这种科学的人文的思想,不仅体现在自然科学中,而且反映的社会思想和人文研究中。从马基雅维利的《君主论》开始,学者和思想家开始用人的眼光来观察世界,主张尊重事实,并力图摆脱宗教的眼光。而社会也在日益世俗化。例如,霍布斯在《利维坦》的前十章中对人的分析所用的完全是用运动定律。斯宾诺莎在《伦理学》中则采用了几何学的推理方法来研究哲学、构造体系,在他那里,神等于自然等于实体,结论实际上是没有神,实体是由自然律决定的。11尽管今天我们对那些近乎奇谈怪论的结论或论述方式感到十分荒唐,但正如罗素在论及科学家时所说的,这里重要的问题不在于他们具体提出了什么,相信了什么,而在于他们是如何和为什么相信的。12换言之,重要的不是他们的结论,而在于他们的世界观和方法论,以及这种世界观和方法论隐含的社会变革的因素。

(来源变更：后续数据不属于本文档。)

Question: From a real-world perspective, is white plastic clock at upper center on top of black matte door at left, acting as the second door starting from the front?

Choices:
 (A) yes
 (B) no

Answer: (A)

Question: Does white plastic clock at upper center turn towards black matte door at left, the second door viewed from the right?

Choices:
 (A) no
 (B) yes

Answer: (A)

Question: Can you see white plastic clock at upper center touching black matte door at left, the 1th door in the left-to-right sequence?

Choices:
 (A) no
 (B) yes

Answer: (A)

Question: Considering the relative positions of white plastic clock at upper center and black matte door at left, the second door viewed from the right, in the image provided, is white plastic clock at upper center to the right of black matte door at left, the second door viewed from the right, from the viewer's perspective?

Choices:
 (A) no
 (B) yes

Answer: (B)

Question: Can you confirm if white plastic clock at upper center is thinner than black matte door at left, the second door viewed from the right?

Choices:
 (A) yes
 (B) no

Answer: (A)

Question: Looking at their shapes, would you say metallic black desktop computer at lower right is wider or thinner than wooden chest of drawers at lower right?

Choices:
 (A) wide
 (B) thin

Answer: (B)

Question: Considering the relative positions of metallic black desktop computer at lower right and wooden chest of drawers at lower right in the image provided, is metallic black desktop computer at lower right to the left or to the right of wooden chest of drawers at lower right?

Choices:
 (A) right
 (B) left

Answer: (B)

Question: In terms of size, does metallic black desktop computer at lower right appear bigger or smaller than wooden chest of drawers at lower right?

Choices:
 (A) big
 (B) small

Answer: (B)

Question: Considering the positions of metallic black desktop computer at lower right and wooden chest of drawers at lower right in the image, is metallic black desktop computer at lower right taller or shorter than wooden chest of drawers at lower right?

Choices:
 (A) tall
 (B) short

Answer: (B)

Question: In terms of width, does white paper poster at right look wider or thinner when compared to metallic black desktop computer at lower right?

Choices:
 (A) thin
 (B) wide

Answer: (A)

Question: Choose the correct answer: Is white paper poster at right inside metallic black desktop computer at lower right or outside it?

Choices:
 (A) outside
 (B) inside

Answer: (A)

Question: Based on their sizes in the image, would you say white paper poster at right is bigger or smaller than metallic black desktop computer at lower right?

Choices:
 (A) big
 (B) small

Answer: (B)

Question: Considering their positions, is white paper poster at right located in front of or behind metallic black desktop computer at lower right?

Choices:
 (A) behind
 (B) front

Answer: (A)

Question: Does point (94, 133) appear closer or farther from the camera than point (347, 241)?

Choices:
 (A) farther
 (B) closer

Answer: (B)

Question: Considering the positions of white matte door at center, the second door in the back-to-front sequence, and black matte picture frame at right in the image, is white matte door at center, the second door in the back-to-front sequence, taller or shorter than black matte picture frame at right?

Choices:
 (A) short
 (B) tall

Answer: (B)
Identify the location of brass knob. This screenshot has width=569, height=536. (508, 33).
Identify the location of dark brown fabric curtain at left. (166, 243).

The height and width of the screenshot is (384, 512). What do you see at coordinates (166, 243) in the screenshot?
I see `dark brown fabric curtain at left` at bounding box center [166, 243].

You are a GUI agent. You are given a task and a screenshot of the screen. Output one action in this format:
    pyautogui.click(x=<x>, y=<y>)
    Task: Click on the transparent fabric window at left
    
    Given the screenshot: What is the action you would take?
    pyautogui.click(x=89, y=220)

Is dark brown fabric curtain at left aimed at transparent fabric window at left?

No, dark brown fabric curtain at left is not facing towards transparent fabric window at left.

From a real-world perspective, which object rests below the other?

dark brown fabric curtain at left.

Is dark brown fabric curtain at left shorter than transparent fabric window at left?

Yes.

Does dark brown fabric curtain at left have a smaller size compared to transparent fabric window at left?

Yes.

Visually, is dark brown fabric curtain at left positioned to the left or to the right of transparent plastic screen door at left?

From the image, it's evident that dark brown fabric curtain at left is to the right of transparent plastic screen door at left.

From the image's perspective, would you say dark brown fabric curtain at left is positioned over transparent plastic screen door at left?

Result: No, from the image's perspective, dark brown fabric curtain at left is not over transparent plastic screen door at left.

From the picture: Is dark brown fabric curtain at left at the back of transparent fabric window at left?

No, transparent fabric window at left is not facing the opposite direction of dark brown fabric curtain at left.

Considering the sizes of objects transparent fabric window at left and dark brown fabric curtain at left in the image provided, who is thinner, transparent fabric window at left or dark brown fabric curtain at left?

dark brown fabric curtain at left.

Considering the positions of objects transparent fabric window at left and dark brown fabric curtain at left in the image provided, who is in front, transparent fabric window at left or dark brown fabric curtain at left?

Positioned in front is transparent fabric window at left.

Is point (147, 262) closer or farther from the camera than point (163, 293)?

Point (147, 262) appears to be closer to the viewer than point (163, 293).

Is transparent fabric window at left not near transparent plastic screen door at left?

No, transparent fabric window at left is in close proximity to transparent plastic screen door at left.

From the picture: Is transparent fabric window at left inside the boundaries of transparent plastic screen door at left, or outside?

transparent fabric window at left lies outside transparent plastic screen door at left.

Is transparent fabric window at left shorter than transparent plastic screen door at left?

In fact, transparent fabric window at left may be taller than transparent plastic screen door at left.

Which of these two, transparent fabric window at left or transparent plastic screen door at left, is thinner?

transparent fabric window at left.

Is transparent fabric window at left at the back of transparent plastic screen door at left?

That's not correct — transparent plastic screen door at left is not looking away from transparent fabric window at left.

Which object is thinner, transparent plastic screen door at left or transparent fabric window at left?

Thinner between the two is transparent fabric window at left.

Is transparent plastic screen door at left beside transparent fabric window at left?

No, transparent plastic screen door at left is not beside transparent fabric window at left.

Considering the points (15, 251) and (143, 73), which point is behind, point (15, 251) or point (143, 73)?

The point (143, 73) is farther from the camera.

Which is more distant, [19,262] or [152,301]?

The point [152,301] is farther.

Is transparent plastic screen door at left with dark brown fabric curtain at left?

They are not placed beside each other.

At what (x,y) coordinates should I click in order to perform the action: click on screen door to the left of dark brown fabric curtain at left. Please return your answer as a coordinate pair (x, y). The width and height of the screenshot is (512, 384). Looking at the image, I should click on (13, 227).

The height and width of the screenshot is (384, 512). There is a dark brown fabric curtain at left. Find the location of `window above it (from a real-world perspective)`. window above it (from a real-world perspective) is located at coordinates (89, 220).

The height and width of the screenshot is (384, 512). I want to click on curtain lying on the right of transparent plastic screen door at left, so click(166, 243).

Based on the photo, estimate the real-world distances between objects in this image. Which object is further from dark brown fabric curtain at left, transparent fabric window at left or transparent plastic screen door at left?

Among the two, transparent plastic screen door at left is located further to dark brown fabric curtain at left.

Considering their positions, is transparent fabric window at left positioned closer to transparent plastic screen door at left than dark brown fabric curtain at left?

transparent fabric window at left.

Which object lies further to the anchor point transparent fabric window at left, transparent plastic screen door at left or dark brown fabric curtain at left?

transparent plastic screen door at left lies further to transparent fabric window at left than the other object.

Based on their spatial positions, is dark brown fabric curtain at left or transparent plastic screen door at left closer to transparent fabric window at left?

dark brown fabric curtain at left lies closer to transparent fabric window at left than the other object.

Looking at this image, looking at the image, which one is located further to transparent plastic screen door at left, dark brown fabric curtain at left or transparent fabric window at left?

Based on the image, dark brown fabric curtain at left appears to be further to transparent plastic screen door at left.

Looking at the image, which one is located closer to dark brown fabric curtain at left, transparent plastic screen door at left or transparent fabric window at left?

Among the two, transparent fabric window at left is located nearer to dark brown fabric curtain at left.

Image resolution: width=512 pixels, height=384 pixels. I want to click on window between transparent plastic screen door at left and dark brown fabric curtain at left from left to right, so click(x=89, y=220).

不仅科学人文主义对宗教神权提出了挑战,而且教会内部也对罗马教皇的神权提出了挑战。这就是当时第二个影响深远的社会现象,宗教改革运动。这虽然是一个短暂的历史运动,然而对后代有很大影响。当时欧洲的宗教精神还很强大,人们普遍信仰上帝和教会,把个人的拯救寄托在上帝和教会身上。但是马丁·路德(1483-1546)在德国和加尔文(1509-1564)在英、法、苏格兰都提出了并论证了个人信仰自由。他们仇恨罗马教皇,各自建立了自己的宗教组织,对宗教进行了改革。13这种做法尽管是出于宗教的原由,但客观上对传统神学的权威的破坏、确立个人的思想自由和经济活动自由起了重大作用。马克思因此称路德破坏了对权威的信仰,而恢复信仰的权威。14因此当代西方马克思主义思想家,著名学者弗罗姆说路德的学说是现代社会中政治自由和精神自由,以及政教分离发展的一个源泉。15而韦伯认为卡尔文的新教伦理促成了近代的资本主义精神,开始了一个近代的理性化的过程。16第三个极其重要的社会现象是强调国家主权。这是一个在新的历史时期下出现的一种社会政治现象。"中世纪社会的经济和政治组织的有效性几乎完全局限于本乡本土。这是交通工具不发达必然带来的后果。幅员辽阔的领土是无法管理的,除非采取联邦制,允许个地方实体有广泛的独立性。贸易也主要是地方性的,甚至在有些地方贸易只限于某些特定的商品,经过固定的路线运到被垄断的港口和市场"。17这种地方性的有效经济和政治组织,显然不能适应商人们的要求,不利于资本主义发展的需要。因此,一方面为了反对教会对政治权力的干预;另一方面,为了避免战争和发展资本主义经济,建立统一的市场,商人和市民阶层都要求建立一个强大的、统一的世俗国家;"到十六世纪,所有王国政府都有意识的执行一项开发国家资源、鼓励国内外贸易和增强国力的政策"。18政策的转变必然要求权力组织形式和运作方式的某些变化,并要为这种变化提出一种正当化的理由。